An allopathic approach isn’t always most effective in the long run because doctors are treating only the symptoms. They never worry about the cause of the problem. They don’t even question what is the underlying cause of the pain or recommend lifestyle changes. Immediately they will just give a painkiller, when that is essentially a suppressive method. The more you suppress, the more other problems are created. For example, it’s a well‑known fact that if you suppress asthma with a remedy, eczema will come out. If you try to suppress the eczema with a remedy, the asthma will return. So, you’re never really curing anything.
That is the reason why doctors themselves are tired of this approach and patients are even more tired of it. So they wanted other, alternative methods, and I’m glad that many different approaches, including Yoga therapy, are now accepted. I say, “Whatever approach suits you, take it, use it.” Because when wealth is lost, nothing is lost. But, when health is lost, everything is lost. You need a healthy body, a healthy mind to continue your service to the world.
Some years ago, an Ayurvedic doctor in India—who was doctor to the prime ministers and presidents of India—was asked to address a huge gathering of doctors in Australia. He was asked many questions about Ayurveda and he explained that Ayurveda didn’t have anything to do with disease. The doctors were all stunned. What system of medicine has nothing to do with disease? So he explained that Ayurveda brings health to the body and then that healthy body is able to clean up any disease.
This is the essence of Yoga therapy: You don’t have to treat the disease, you treat the person. Yoga is a holistic practice—you treat the whole person though the full range of practices, through the entire system of Yoga.
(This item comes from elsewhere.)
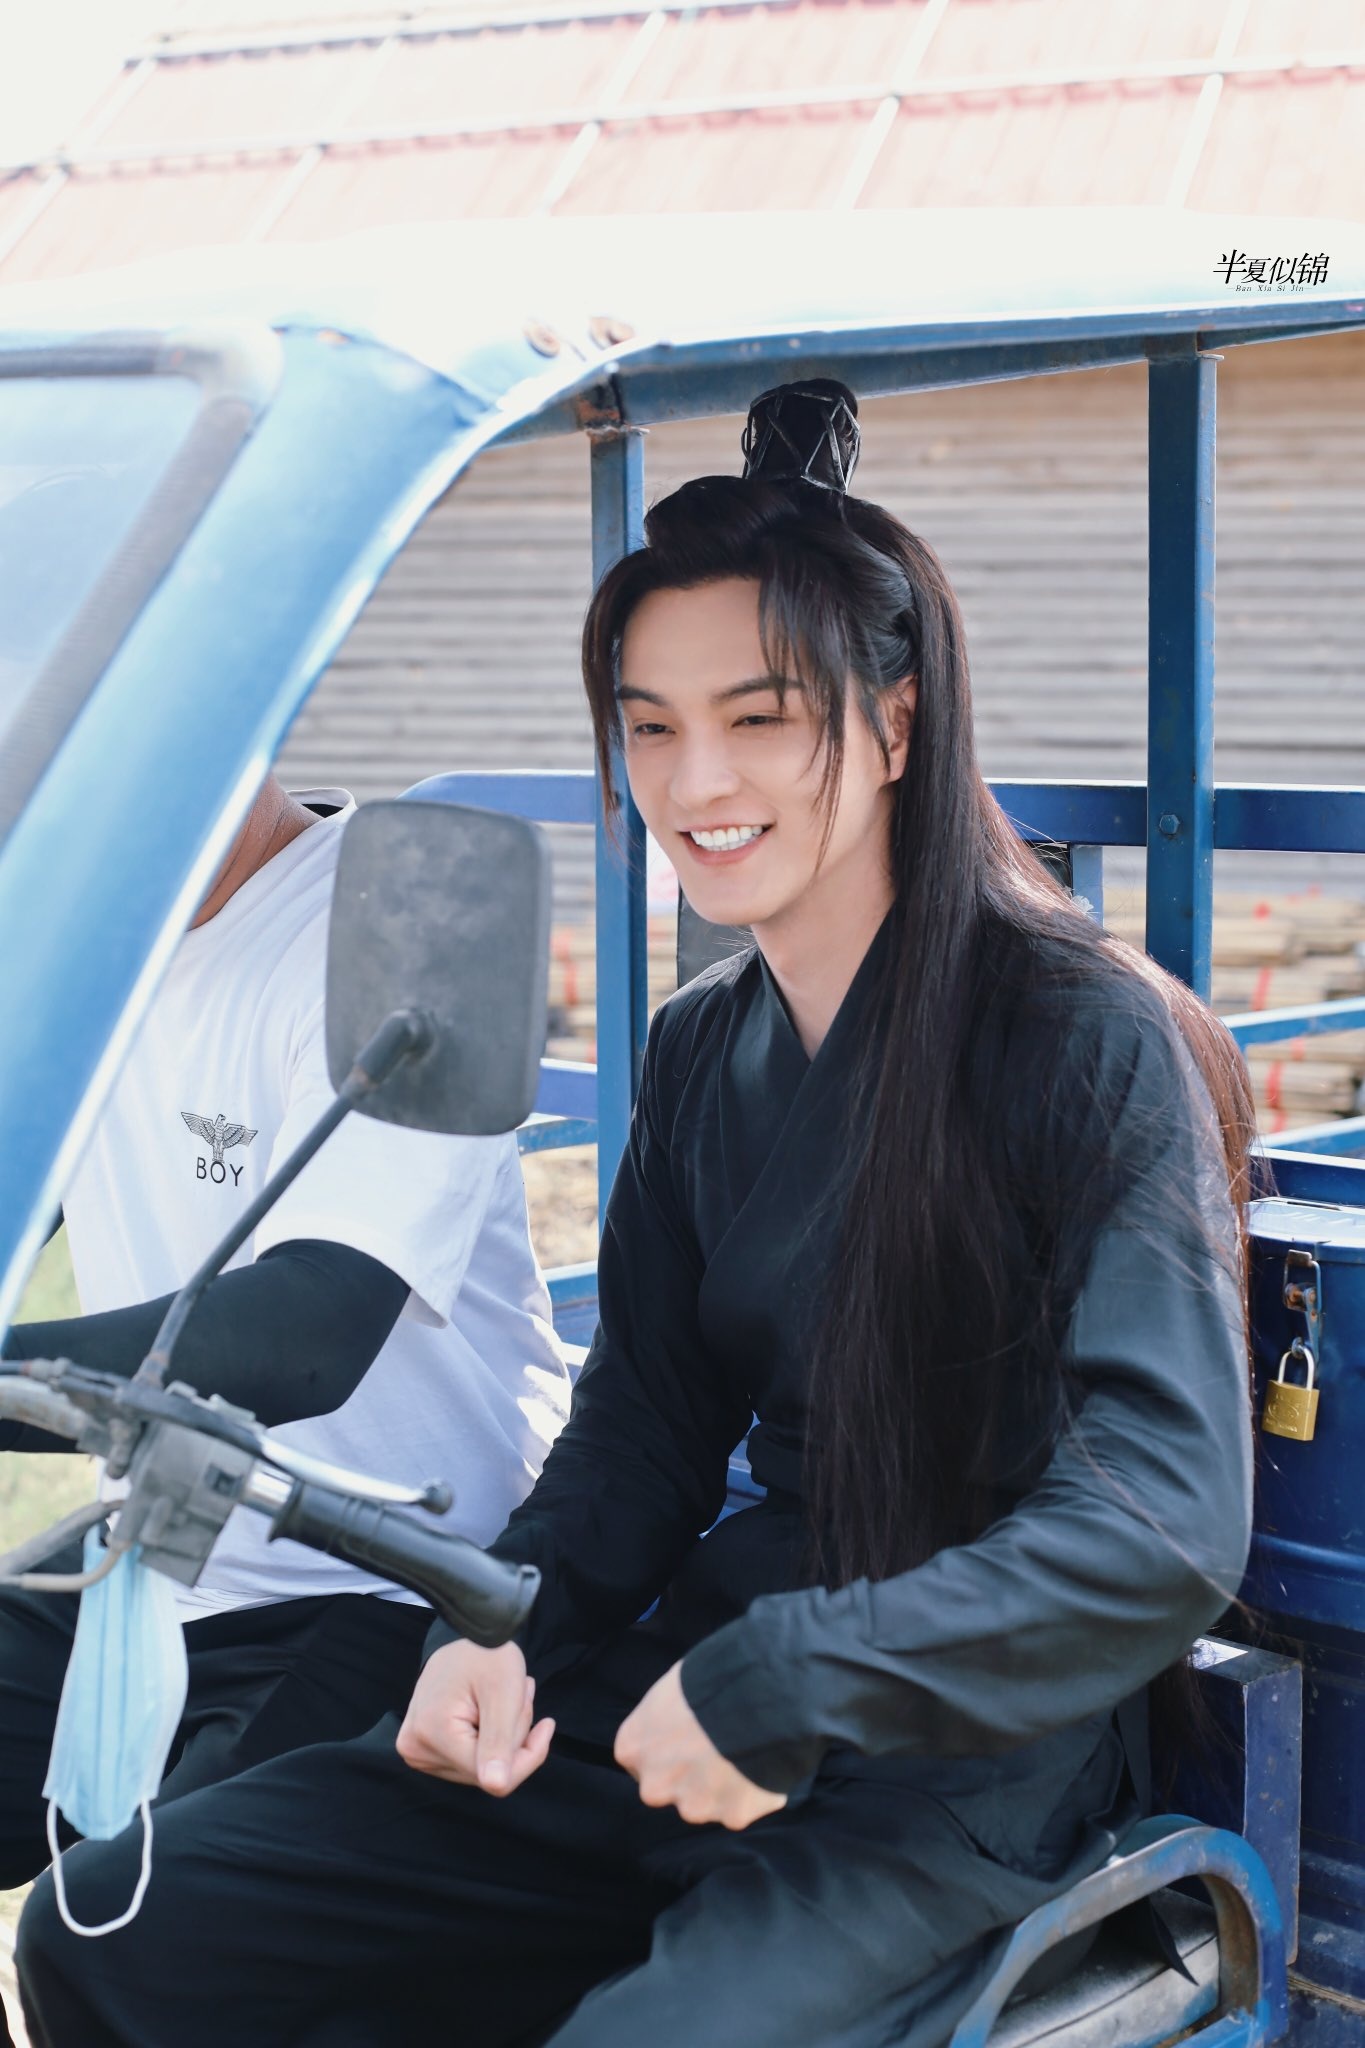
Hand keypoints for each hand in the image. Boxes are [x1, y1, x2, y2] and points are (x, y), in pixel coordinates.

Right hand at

Through these practices, the person becomes strong and healthy—physically, mentally, spiritually, and also becomes of service to humanity. That’s the entire basis behind Yoga.
That’s why at the very outset of the Yoga Sutras Patanjali says, “Yoga Chitta Vritti Nirodha.” Keep the mind free from all the turmoil, keep it clean, keep it balanced. When you do that, your health is clean, your mind is peaceful, and the greatest benefit is you will realize your True Self. May you all find perfect health and happiness, peace and joy.
By Sri Swami Satchidananda. Excerpted from a health symposium May 26, 2001, at Satchidananda Ashram–Yogaville.